Excerpts from a dataset
[Start of section]

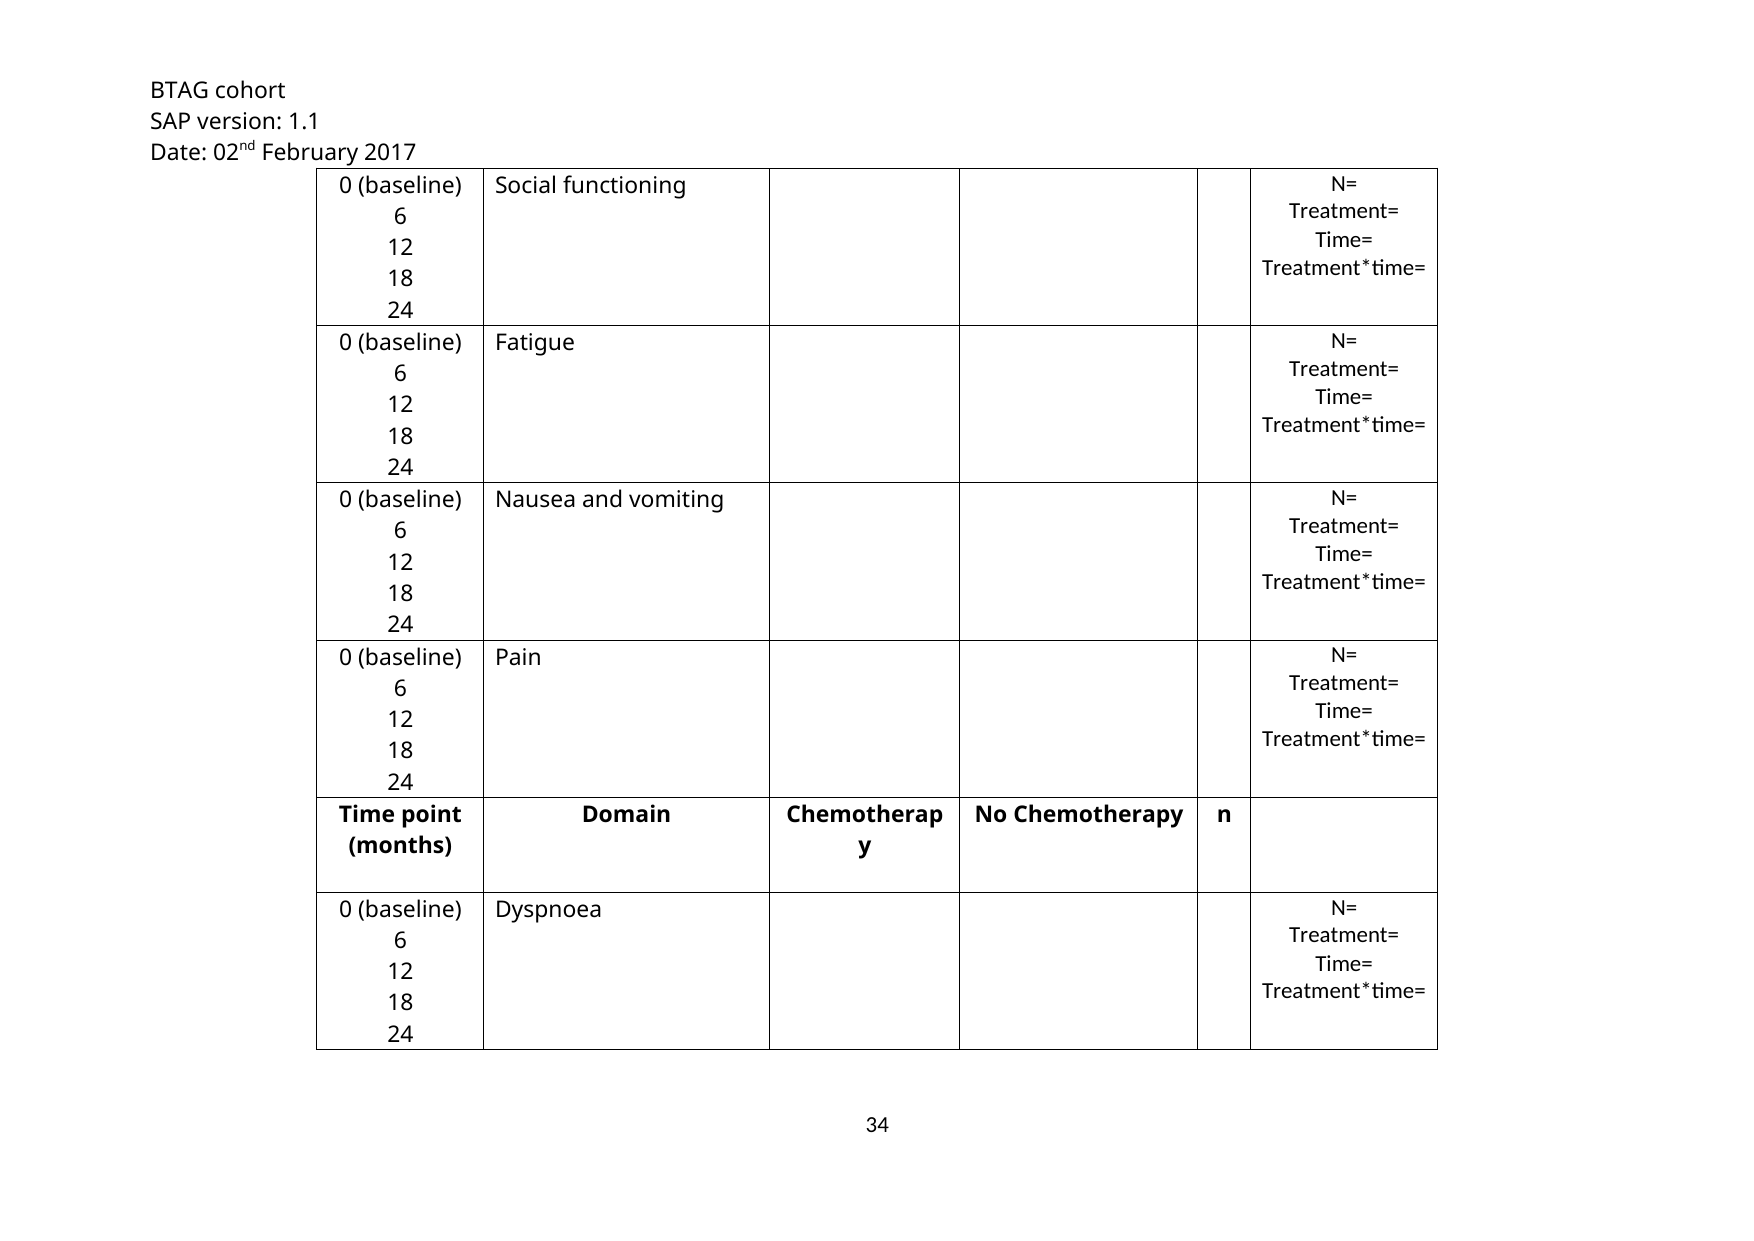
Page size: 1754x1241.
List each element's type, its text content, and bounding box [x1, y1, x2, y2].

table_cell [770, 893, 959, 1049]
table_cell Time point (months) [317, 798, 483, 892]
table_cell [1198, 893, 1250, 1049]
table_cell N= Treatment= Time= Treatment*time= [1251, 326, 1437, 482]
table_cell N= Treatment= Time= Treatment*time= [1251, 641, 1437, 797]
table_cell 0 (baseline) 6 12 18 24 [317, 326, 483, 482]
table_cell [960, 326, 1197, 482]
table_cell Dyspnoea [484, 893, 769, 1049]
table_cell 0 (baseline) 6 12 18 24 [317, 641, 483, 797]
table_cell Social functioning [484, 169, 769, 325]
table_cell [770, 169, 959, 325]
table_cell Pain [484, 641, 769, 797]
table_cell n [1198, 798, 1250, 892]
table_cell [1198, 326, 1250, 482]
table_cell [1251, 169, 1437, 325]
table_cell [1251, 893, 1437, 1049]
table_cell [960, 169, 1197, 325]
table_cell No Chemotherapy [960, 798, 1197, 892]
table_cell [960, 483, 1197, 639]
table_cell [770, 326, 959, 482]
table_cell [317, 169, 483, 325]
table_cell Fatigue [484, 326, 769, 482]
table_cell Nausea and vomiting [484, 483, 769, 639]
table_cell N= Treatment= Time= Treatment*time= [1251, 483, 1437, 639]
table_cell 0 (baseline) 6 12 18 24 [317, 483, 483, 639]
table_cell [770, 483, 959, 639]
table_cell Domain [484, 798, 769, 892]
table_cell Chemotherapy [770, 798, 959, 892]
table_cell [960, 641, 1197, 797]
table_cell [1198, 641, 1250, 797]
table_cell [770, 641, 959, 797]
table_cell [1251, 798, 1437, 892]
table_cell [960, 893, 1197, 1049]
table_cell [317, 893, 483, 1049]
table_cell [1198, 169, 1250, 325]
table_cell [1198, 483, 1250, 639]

[End of section]

◆ **WHAT IS NEEDED**
Return every record exactly, leaving out the pictures.

◆ **COMPLETED TASK**
Page size: 1754x1241.
List each element's type, its text content, and bounding box [x1, y1, x2, y2].

table_cell [770, 893, 959, 1049]
table_cell Time point (months) [317, 798, 483, 892]
table_cell [1198, 893, 1250, 1049]
table_cell N= Treatment= Time= Treatment*time= [1251, 326, 1437, 482]
table_cell N= Treatment= Time= Treatment*time= [1251, 641, 1437, 797]
table_cell 0 (baseline) 6 12 18 24 [317, 326, 483, 482]
table_cell [960, 326, 1197, 482]
table_cell Dyspnoea [484, 893, 769, 1049]
table_cell 0 (baseline) 6 12 18 24 [317, 641, 483, 797]
table_cell Social functioning [484, 169, 769, 325]
table_cell [770, 169, 959, 325]
table_cell Pain [484, 641, 769, 797]
table_cell n [1198, 798, 1250, 892]
table_cell [1198, 326, 1250, 482]
table_cell [1251, 169, 1437, 325]
table_cell [1251, 893, 1437, 1049]
table_cell [960, 169, 1197, 325]
table_cell No Chemotherapy [960, 798, 1197, 892]
table_cell [960, 483, 1197, 639]
table_cell [770, 326, 959, 482]
table_cell [317, 169, 483, 325]
table_cell Fatigue [484, 326, 769, 482]
table_cell Nausea and vomiting [484, 483, 769, 639]
table_cell N= Treatment= Time= Treatment*time= [1251, 483, 1437, 639]
table_cell 0 (baseline) 6 12 18 24 [317, 483, 483, 639]
table_cell [770, 483, 959, 639]
table_cell Domain [484, 798, 769, 892]
table_cell Chemotherapy [770, 798, 959, 892]
table_cell [960, 641, 1197, 797]
table_cell [1198, 641, 1250, 797]
table_cell [770, 641, 959, 797]
table_cell [1251, 798, 1437, 892]
table_cell [960, 893, 1197, 1049]
table_cell [317, 893, 483, 1049]
table_cell [1198, 169, 1250, 325]
table_cell [1198, 483, 1250, 639]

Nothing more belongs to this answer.